Theresa began having suffocation nightmares. Because of its associations, she slept without a pillow. Now she removed stuffing from her mattress till she was lying on little more than a double sheet over the supporting ropes. Nothing soft must come near her nose or mouth.

To avoid thinking of Henry, she thought of Isaac, with whom she would have liked to find fault. He was too fond of her, for one thing. Furthermore, he was neglecting her.

It distressed her not to know what he was doing.
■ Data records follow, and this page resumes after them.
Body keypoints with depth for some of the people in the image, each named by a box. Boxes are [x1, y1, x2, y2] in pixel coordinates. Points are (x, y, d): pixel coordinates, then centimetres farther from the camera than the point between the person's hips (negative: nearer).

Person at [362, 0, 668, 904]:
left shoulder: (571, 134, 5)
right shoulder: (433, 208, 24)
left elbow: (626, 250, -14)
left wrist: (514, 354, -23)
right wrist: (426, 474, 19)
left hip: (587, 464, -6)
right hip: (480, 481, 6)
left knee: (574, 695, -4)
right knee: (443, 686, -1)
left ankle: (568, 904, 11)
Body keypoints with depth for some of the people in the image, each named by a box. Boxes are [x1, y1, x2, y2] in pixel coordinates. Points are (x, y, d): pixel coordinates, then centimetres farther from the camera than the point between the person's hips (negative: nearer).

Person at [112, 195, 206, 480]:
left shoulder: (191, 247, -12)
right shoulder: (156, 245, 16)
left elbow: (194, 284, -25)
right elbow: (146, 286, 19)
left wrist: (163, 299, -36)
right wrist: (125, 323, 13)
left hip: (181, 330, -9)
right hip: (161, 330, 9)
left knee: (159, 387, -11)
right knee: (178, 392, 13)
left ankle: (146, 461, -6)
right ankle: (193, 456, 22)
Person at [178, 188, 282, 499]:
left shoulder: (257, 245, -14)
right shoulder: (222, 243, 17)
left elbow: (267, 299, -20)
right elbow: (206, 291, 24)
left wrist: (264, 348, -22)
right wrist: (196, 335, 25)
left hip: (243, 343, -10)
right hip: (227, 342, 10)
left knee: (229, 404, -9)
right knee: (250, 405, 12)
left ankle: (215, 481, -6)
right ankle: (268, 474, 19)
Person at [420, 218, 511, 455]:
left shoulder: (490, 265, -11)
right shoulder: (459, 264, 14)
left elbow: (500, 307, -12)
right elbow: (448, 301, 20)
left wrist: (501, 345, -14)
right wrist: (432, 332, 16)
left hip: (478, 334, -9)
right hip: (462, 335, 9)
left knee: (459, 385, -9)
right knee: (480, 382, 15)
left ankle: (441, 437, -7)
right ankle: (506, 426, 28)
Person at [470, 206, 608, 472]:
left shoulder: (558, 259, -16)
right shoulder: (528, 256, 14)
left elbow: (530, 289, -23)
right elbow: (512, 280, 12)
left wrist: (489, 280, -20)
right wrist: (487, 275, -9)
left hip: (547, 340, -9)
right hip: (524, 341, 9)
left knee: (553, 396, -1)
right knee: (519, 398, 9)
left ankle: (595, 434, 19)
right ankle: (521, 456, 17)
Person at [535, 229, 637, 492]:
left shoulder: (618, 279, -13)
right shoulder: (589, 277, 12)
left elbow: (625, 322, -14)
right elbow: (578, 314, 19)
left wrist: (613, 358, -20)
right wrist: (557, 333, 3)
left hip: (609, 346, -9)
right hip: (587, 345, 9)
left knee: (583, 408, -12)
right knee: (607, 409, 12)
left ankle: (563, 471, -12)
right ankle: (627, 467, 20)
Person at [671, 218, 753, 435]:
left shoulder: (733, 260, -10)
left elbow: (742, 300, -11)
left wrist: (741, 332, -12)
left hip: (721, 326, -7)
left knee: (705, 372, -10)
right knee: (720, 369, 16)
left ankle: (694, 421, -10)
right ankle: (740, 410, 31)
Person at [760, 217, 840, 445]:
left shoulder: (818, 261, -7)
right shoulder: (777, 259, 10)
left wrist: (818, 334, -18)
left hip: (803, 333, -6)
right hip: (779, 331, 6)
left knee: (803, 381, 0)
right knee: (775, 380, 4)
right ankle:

As the week wore on, however, it became clearer that the bare fact of his absence was what distressed her most. She began to catch herself in daydreams. Her imagination elaborated recent memories of his hand in hers, his cheek close to her own.

His long face had become sharper over the years, less boyish, though his mouth had kept a contour of youthful sweetness, neither bitter on the one hand nor complacent on the other. Since they had ridden together, she reflected, Isaac Harris had known some worldly success. Unlike worldly men, he had remained trim and lithe. If he had, at least since embroiling himself in her affairs, become less fastidious about his appearance, still his appearance had not suffered. And through his eyes, through the pores almost of his skin, shone unmistakable new purpose. This time he would approach as close as she would permit.

How close was that?

Needle and thread could not shut out temptation. To tame her fancy, Theresa threw herself into the most physically taxing chores, practically depriving the serving girl of occupation.